As an important marker of lipid peroxidation, MDA content would be increased with the reduction of the oxidative cellular defense[56]. The increase of MDA is beneficial to reduce the damage of the accumulation of toxic ROS such as OH− and H2O2 caused by environmental stress to lipids, proteins and nucleic acids, thus rapid the death of plants[57]. In this study, MDA content increased with the increase of Hg stress, and the change range was higher in the later stage of the experiment than in the earlier stage. These indicated that Hg concentration has a higher induction effect on the increase of MDA content. The slow increase of MDA content in 2–4 days may be due to the fact that the activation of resistance mechanisms in plants to delay ROS damage to cells. After 5–6 days, the long-term Hg stress intensified membrane lipid peroxidation due to the inhibition of plant defense enzyme system, resulting in the rapid increase of MDA content.

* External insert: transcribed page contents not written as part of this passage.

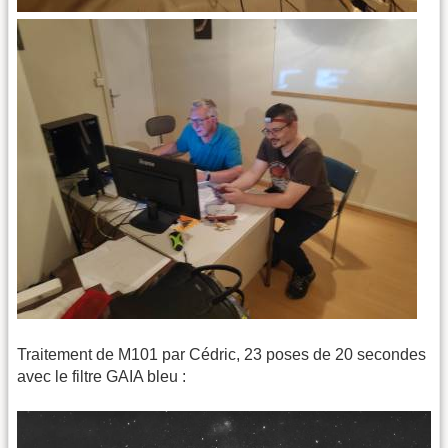
Traitement de M101 par Cédric, 23 poses de 20 secondes
avec le filtre GAIA bleu :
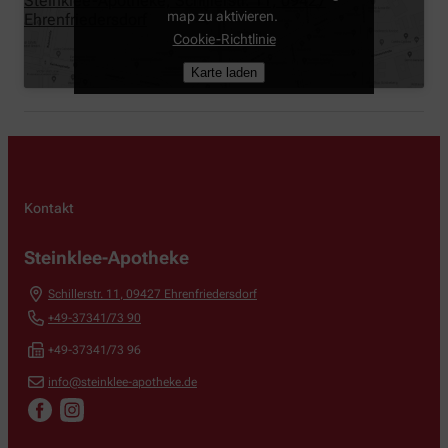
Steinklee-Apotheke, Schillerstr. 11, 09427
map zu aktivieren.
Ehrenfriedersdorf
Cookie-Richtlinie
Karte laden
Kontakt
Steinklee-Apotheke
Schillerstr. 11
,
09427
Ehrenfriedersdorf
+49-37341/73 90
+49-37341/73 96
info@steinklee-apotheke.de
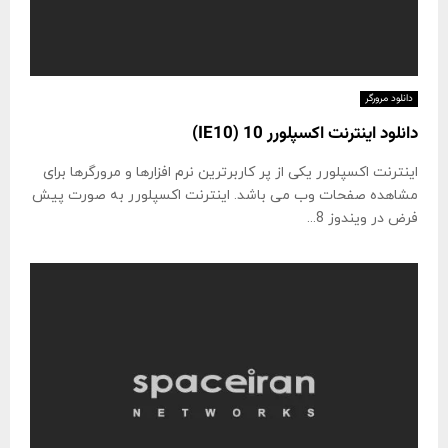
دانلود مرورگر
دانلود اینترنت اکسپلورر 10 (IE10)
اینترنت اکسپلورر یکی از پر کاربرترین نرم افزارها و مرورگرها برای
مشاهده صفحات وب می باشد. اینترنت اکسپلورر به صورت پیش
فرض در ویندوز 8...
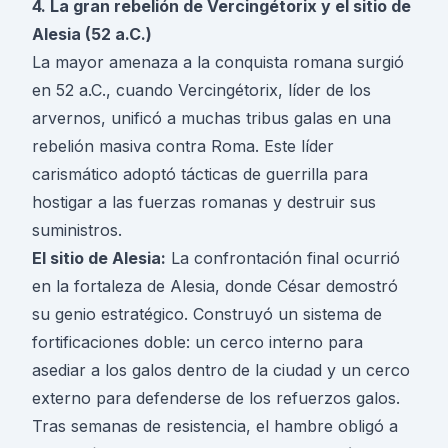
4. La gran rebelión de Vercingétorix y el sitio de
Alesia (52 a.C.)
La mayor amenaza a la conquista romana surgió
en 52 a.C., cuando Vercingétorix, líder de los
arvernos, unificó a muchas tribus galas en una
rebelión masiva contra Roma. Este líder
carismático adoptó tácticas de guerrilla para
hostigar a las fuerzas romanas y destruir sus
suministros.
El sitio de Alesia:
La confrontación final ocurrió
en la fortaleza de Alesia, donde César demostró
su genio estratégico. Construyó un sistema de
fortificaciones doble: un cerco interno para
asediar a los galos dentro de la ciudad y un cerco
externo para defenderse de los refuerzos galos.
Tras semanas de resistencia, el hambre obligó a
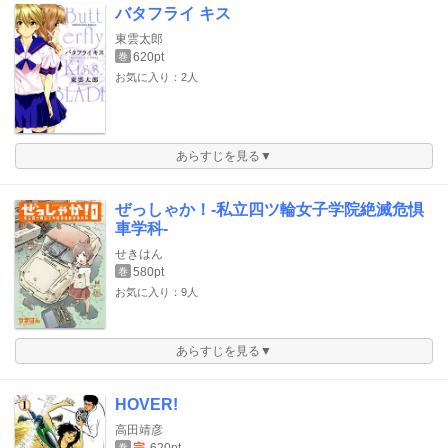
バタフライ キス
東雲太郎
620pt
巻
お気に入り：2人
あらすじを見る▼
ぜっしゃか！‐私立四ツ輪女子学院絶滅危惧
車学科‐
せきはん
580pt
巻
お気に入り：9人
あらすじを見る▼
HOVER!
高田靖彦
完
620pt
巻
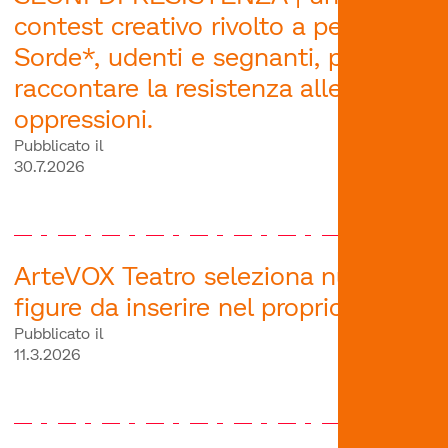
contest creativo rivolto a persone
Sorde*, udenti e segnanti, per
raccontare la resistenza alle
oppressioni.
Pubblicato il
30.7.2026
ArteVOX Teatro seleziona nuove
figure da inserire nel proprio team.
Pubblicato il
11.3.2026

The adaptive strategies of S. caninervis to Hg stress

Plants are continuously faced with abiotic stress and have evolved various mechanisms or adaptive strategies to overcome them[58]. In this study, two main adaptive strategies of S. caninervis were found based on principal component analysis and Pearson correlation analyses to resist Hg stress. The first strategy is that by regulating osmotic pressure and photosynthesis. Chl and SS showed an overall decreasing trend with increasing Hg concentration. The decrease in Chl content indicates that S. caninervis has been subjected to the toxic effects of Hg, which inhibited photosynthesis. The increasing of SS content at Hg concentration < 30 µM improves the cytosol concentration, reduces the cellular water potential and enhances the cell water retention capacity[59]; The significant decrease in SS content under high Hg stress (> 30 µM) indicates that Hg disrupts the photosynthetic system of S. caninervis, causing the breakdown of soluble sugars and inhibiting their transformation. Proline plays an important role in the protection of cell membrane structures, the stability of biomolecular structures and the decreasing of cellular water potential[60,61]. In our study, the sustained increase in Pro content suggests that S. caninervis may reduce cellular water potential, enhance cellular water retention capacity and stabilize biomolecular structure to adapt to Hg stress by increasing proline. The other adaptive strategy is via enhancing the elimination of free radicals to mitigate the damage of trace metals through the antioxidant enzyme system (including POD and SOD). At Hg concentration < 20 µM, the increases of POD and SOD can convert more toxic superoxide radicals into harmless ions in plant and remove hydrogen peroxide caused by trace metal stress at the same time[62]. This strategy is to enhance the resistance of S. caninervis to Hg by activating the enzymatic system of plant.

Conclusions

Our results found that Hg stress can change the ultrastructure, SS, Chl, Pro and MDA contents, SOD and POD activities of biocrust moss S. caninervis. The growth and physiological functions of S. caninervis were significantly inhibited with the increase of Hg concentration. The tolerance threshold of S. caninervis to Hg stress was 20 µM. S. caninervis can adapt to Hg stress through a series of physiological and ultrastructural changes. Changes in SOD and POD activities, Chl, SS and Pro contents were the main adaptation strategies to combat Hg stress. S. caninervis is widely distributed in Gurbantünggüt Desert, and this study indicated that it had a certain tolerance to Hg, which, until now, however, has never been reported previously. Therefore, the findings made in this paper can provide basic data and theoretical support for the environmental impact assessment of trace metals (such as Hg) on vegetation in desert area.